This bill directs predictable federal funding to strengthen local law-enforcement capacity to investigate and recover stolen vehicles—likely reducing thefts in hard-hit areas—but does so at a recurring cost to taxpayers and with tradeoffs including privacy concerns, potential crowding-out of community prevention programs, uneven geographic distribution, and possible local fiscal cliffs when grants end.
State and local agencies receive a dedicated federal appropriation of $30 million per year (FY2026–2030), creating predictable funding to sustain anti-auto-theft programs.

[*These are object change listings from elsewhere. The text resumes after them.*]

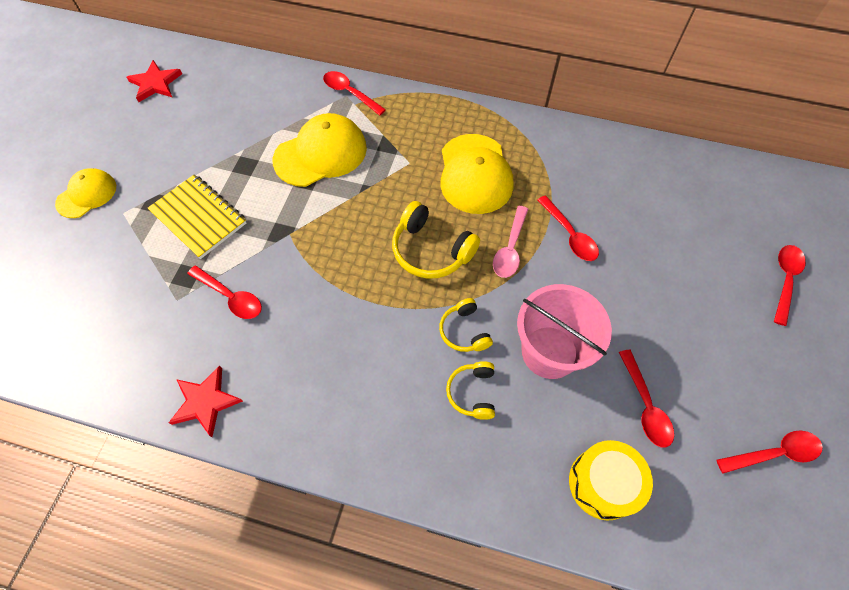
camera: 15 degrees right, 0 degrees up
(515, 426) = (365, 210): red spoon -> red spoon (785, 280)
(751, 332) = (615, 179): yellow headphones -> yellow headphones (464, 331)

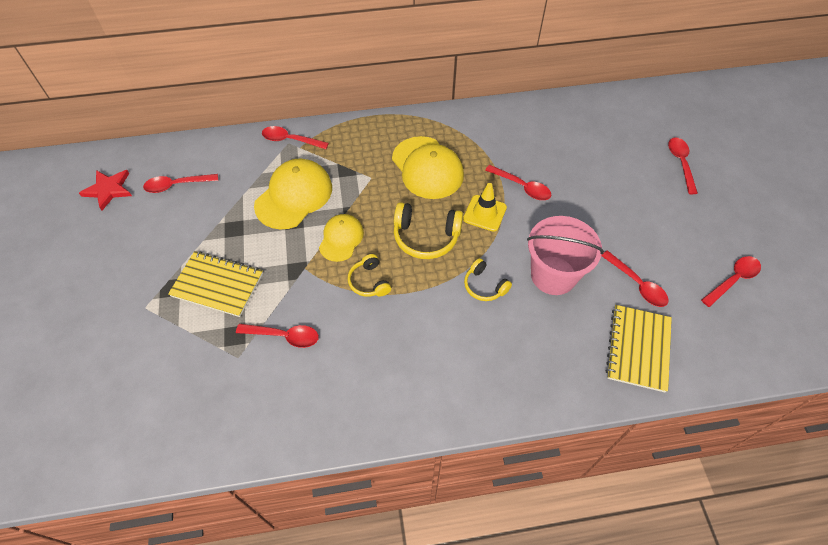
camera: 25 degrees left, 5 degrees down
(87, 195) = (100, 305): yellow cap -> yellow cap (341, 239)
(205, 402) = (311, 425): red star -> none
(217, 101) = (176, 185): none -> red spoon
(472, 393) = (515, 327): yellow headphones -> yellow headphones (369, 282)
(510, 249) = (484, 213): pink spoon -> yellow traffic cone
(603, 483) = (638, 349): yellow drum -> yellow notebook

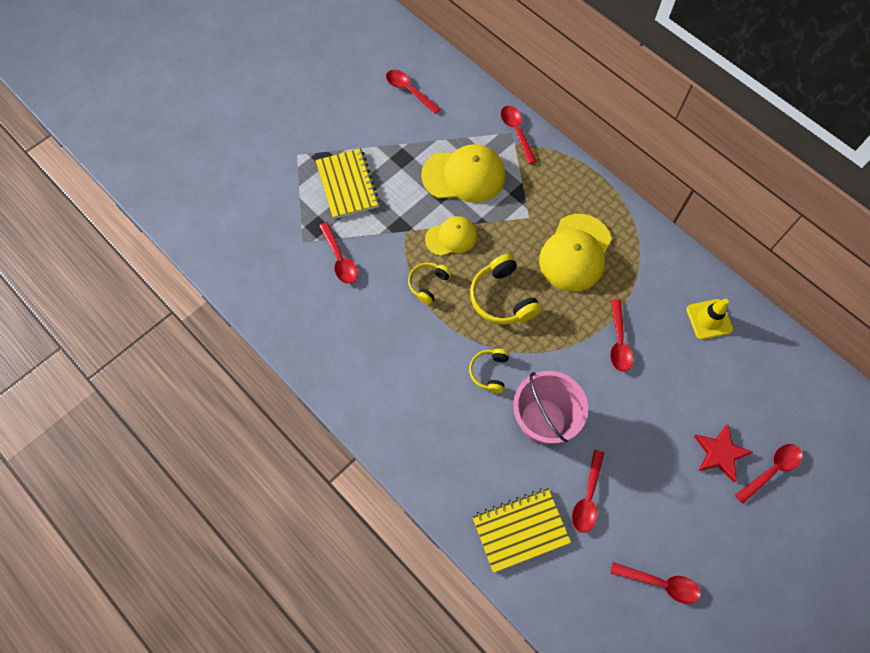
camera: 55 degrees right, 10 degrees up
(108, 189) = (370, 52): red star -> red star (720, 453)
(484, 213) = (564, 328): yellow traffic cone -> yellow traffic cone (709, 319)

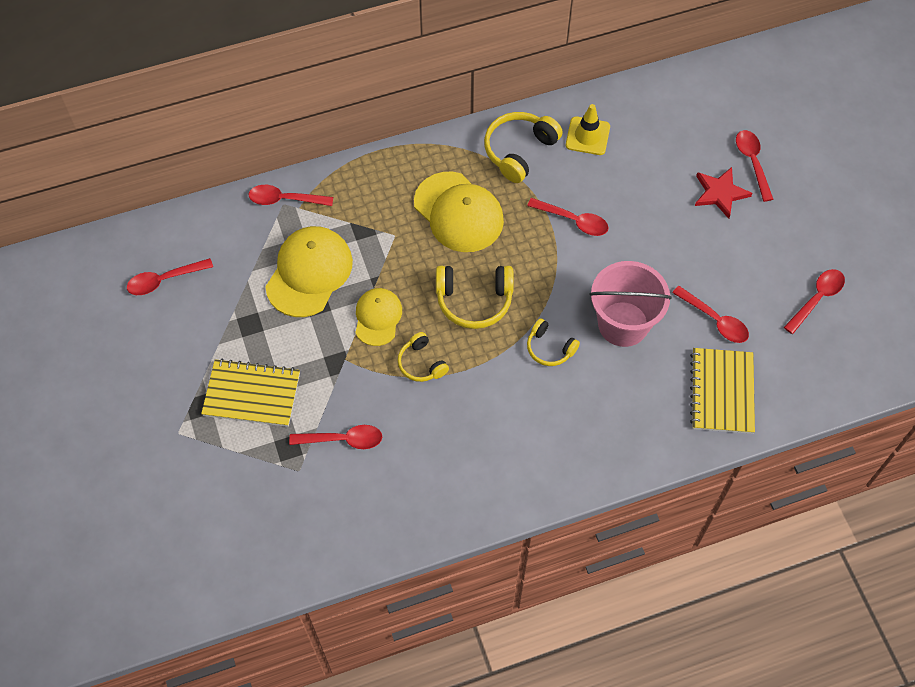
camera: 65 degrees left, 5 degrees down
(660, 272) = (519, 151): none -> yellow headphones

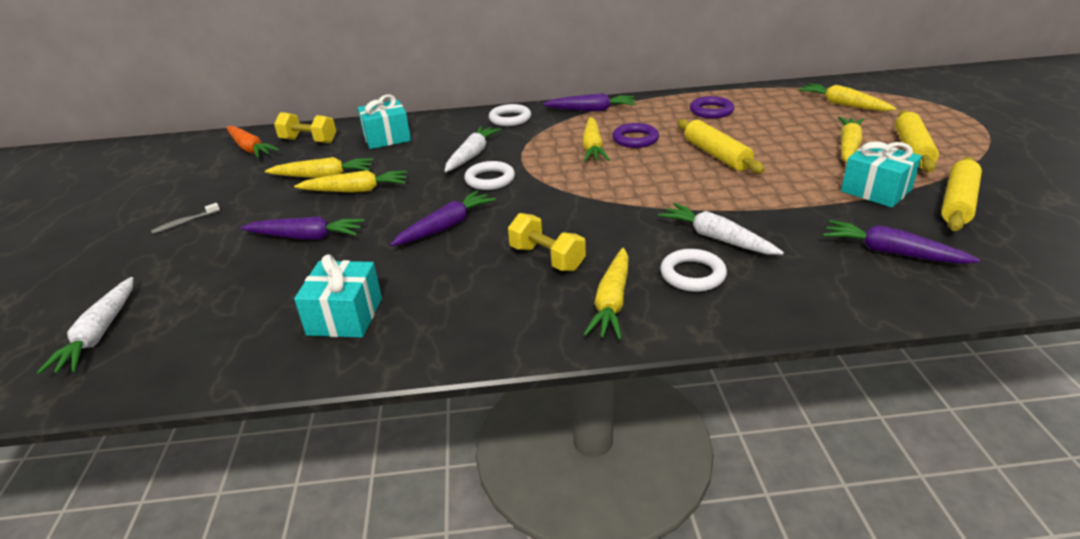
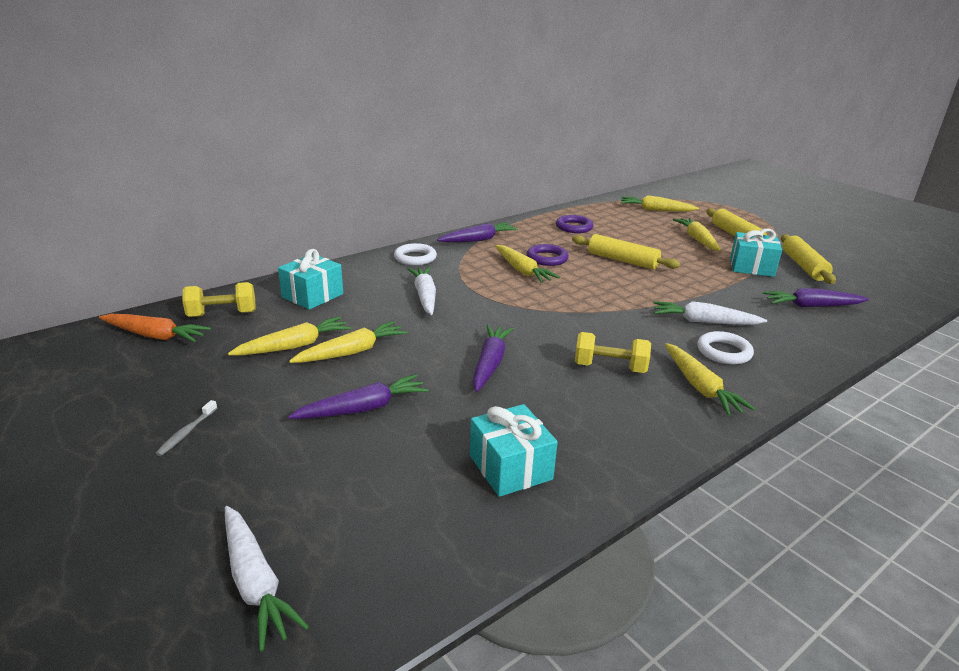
camera: 35 degrees left, 5 degrees down
(490, 179) = (472, 314): white ring -> none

Local law enforcement can hire officers, overtime, and support staff to expand investigations and improve recovery of stolen vehicles, increasing public safety and investigative capacity.

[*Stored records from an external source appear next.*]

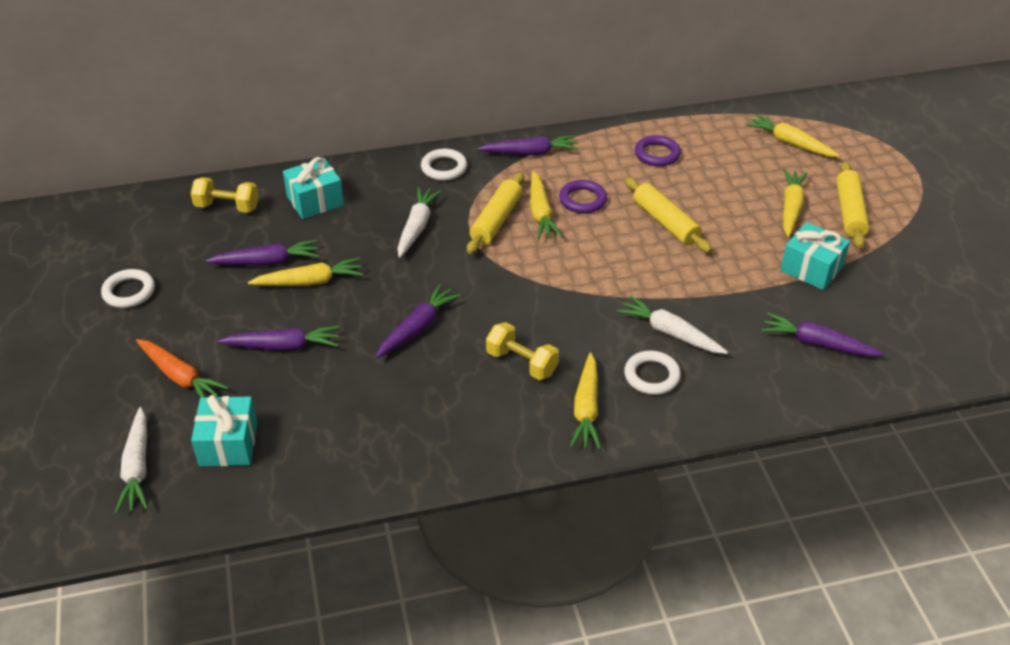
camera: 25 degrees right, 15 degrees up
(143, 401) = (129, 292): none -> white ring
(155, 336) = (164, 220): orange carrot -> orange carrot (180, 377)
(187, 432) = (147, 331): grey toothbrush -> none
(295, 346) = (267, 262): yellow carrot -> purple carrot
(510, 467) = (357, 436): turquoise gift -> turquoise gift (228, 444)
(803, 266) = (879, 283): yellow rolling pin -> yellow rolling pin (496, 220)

Grants can fund equipment, data systems, and training (e.g., license-plate readers, interagency data), improving recovery rates and coordination among agencies.
Federal spending of $30 million per year (FY2026–2030) increases taxpayer costs and represents funds that could have been used for other priorities.
Using these grants (including COPS funds) for auto-theft enforcement risks crowding out other community-policing and non‑enforcement programs (e.g., youth outreach, prevention), reducing investment in services that address root causes.
Hiring and overtime paid with grant funds can create long-term local budget commitments once federal support ends, leaving local governments with fiscal cliffs.
Based on analysis of 4 sections of legislative text.
Introduced January 20, 2025 by Mikie Sherrill · Last progress January 20, 2025
Creates a DOJ Community Oriented Policing Services (COPS) Auto Theft Prevention Grant Program that gives formula grants to state attorneys general to fight auto theft and stolen-vehicle trafficking. States must pass most of the funds to local law enforcement, may use funds for equipment, hiring, overtime, training, task forces, data activities, and administrative costs (capped), and $30 million is authorized per year for FY2026–2030. Also expands the list of permitted uses of existing COPS grant funds to explicitly include activities to combat auto theft and defines key terms (State, locality, local and State law enforcement agency) to clarify who may receive and use the funds.